Source material
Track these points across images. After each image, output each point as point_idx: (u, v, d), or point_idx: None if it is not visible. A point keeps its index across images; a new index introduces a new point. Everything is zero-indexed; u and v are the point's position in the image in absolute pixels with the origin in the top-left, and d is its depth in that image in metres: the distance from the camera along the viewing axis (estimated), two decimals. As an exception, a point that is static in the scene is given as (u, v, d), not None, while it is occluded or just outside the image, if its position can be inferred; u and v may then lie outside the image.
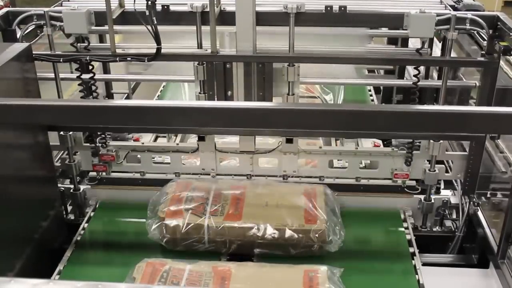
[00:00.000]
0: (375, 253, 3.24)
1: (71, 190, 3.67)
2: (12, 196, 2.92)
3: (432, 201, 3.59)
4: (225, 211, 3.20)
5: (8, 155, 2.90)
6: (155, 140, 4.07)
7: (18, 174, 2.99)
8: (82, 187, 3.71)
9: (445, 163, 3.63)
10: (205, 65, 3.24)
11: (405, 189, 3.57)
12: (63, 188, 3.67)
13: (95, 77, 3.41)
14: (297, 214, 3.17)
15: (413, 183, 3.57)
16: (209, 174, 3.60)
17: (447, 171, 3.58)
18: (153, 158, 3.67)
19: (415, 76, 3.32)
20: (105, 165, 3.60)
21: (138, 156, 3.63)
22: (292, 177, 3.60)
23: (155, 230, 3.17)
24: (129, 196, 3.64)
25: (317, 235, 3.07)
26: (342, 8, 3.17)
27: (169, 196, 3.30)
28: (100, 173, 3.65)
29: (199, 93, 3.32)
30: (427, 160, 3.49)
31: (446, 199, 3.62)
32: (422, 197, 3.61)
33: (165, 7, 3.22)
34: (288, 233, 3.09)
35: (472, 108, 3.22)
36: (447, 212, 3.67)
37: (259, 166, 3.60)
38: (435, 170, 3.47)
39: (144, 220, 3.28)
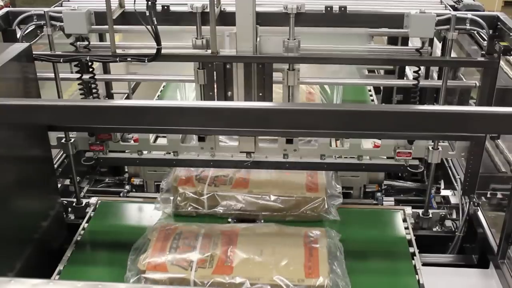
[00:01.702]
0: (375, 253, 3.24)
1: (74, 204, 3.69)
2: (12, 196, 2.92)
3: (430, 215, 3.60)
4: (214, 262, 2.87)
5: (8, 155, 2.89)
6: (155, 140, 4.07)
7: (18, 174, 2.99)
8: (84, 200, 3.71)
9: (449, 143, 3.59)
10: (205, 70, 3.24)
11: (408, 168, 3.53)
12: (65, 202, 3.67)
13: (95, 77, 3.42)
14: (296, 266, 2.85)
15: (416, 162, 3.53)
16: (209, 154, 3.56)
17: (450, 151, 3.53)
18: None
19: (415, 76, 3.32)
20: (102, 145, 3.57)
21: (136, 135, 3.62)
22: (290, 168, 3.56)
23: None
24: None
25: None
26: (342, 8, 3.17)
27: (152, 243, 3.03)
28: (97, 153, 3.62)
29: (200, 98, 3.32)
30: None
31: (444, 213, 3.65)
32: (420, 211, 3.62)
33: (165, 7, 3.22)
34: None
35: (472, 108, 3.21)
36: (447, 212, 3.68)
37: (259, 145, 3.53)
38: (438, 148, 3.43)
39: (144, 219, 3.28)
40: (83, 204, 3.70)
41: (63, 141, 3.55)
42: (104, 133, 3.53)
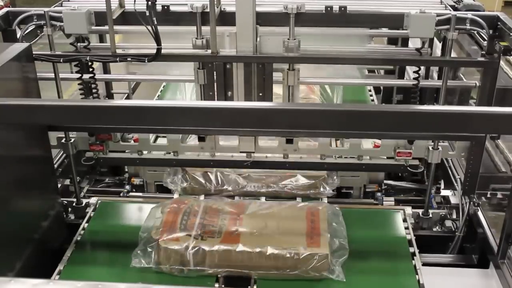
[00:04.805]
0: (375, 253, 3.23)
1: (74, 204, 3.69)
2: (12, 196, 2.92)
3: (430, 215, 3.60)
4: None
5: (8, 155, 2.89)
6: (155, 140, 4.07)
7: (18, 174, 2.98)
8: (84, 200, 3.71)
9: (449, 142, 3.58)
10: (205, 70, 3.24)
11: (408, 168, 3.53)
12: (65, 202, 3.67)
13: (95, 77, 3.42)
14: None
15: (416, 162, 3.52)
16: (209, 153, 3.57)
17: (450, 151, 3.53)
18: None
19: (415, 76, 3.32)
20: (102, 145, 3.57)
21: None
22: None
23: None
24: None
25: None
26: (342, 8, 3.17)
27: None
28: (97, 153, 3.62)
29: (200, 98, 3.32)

Description of the task
Every line of the records above should be copied exactly, while the pictures are left behind.

Finished exercise
Track these points across images. After each image, output each point as point_idx: (u, v, d), or point_idx: None if it is not visible. A point keeps its index across images; a new index introduces a new point. Everything is zero-indexed; u and v are the point's position in the image in absolute pixels with the origin in the top-left, and d is its depth in that image in metres: the distance from the camera along the viewing axis (estimated), two decimals. As an exception, a point that is static in the scene is given as (u, v, d), not None, while it is occluded or just outside the image, if its position can be inferred; u and v may then lie outside the image.
[00:00.000]
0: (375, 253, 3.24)
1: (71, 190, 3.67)
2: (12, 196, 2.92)
3: (432, 201, 3.59)
4: (225, 211, 3.20)
5: (8, 155, 2.90)
6: (155, 140, 4.07)
7: (18, 174, 2.99)
8: (82, 187, 3.71)
9: (445, 163, 3.63)
10: (205, 65, 3.24)
11: (405, 189, 3.57)
12: (63, 188, 3.67)
13: (95, 77, 3.41)
14: (297, 214, 3.17)
15: (413, 183, 3.57)
16: (209, 174, 3.60)
17: (447, 171, 3.58)
18: (153, 158, 3.67)
19: (415, 76, 3.32)
20: (105, 165, 3.60)
21: (138, 156, 3.63)
22: (292, 177, 3.60)
23: (155, 230, 3.17)
24: (129, 196, 3.64)
25: (317, 235, 3.07)
26: (342, 8, 3.17)
27: (169, 196, 3.30)
28: (100, 173, 3.65)
29: (199, 93, 3.32)
30: (427, 160, 3.49)
31: (446, 199, 3.62)
32: (422, 197, 3.61)
33: (165, 7, 3.22)
34: (288, 233, 3.09)
35: (472, 108, 3.22)
36: (447, 212, 3.67)
37: (259, 166, 3.60)
38: (435, 170, 3.47)
39: (144, 220, 3.28)
[00:01.702]
0: (375, 253, 3.24)
1: (74, 204, 3.69)
2: (12, 196, 2.92)
3: (430, 215, 3.60)
4: (214, 262, 2.87)
5: (8, 155, 2.89)
6: (155, 140, 4.07)
7: (18, 174, 2.99)
8: (84, 200, 3.71)
9: (449, 143, 3.59)
10: (205, 70, 3.24)
11: (408, 168, 3.53)
12: (65, 202, 3.67)
13: (95, 77, 3.42)
14: (296, 266, 2.85)
15: (416, 162, 3.53)
16: (209, 154, 3.56)
17: (450, 151, 3.53)
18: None
19: (415, 76, 3.32)
20: (102, 145, 3.57)
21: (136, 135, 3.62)
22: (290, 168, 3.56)
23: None
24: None
25: None
26: (342, 8, 3.17)
27: (152, 243, 3.03)
28: (97, 153, 3.62)
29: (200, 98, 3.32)
30: None
31: (444, 213, 3.65)
32: (420, 211, 3.62)
33: (165, 7, 3.22)
34: None
35: (472, 108, 3.21)
36: (447, 212, 3.68)
37: (259, 145, 3.53)
38: (438, 148, 3.43)
39: (144, 219, 3.28)
40: (83, 204, 3.70)
41: (63, 141, 3.55)
42: (104, 133, 3.53)
[00:04.805]
0: (375, 253, 3.23)
1: (74, 204, 3.69)
2: (12, 196, 2.92)
3: (430, 215, 3.60)
4: None
5: (8, 155, 2.89)
6: (155, 140, 4.07)
7: (18, 174, 2.98)
8: (84, 200, 3.71)
9: (449, 142, 3.58)
10: (205, 70, 3.24)
11: (408, 168, 3.53)
12: (65, 202, 3.67)
13: (95, 77, 3.42)
14: None
15: (416, 162, 3.52)
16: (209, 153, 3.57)
17: (450, 151, 3.53)
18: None
19: (415, 76, 3.32)
20: (102, 145, 3.57)
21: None
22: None
23: None
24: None
25: None
26: (342, 8, 3.17)
27: None
28: (97, 153, 3.62)
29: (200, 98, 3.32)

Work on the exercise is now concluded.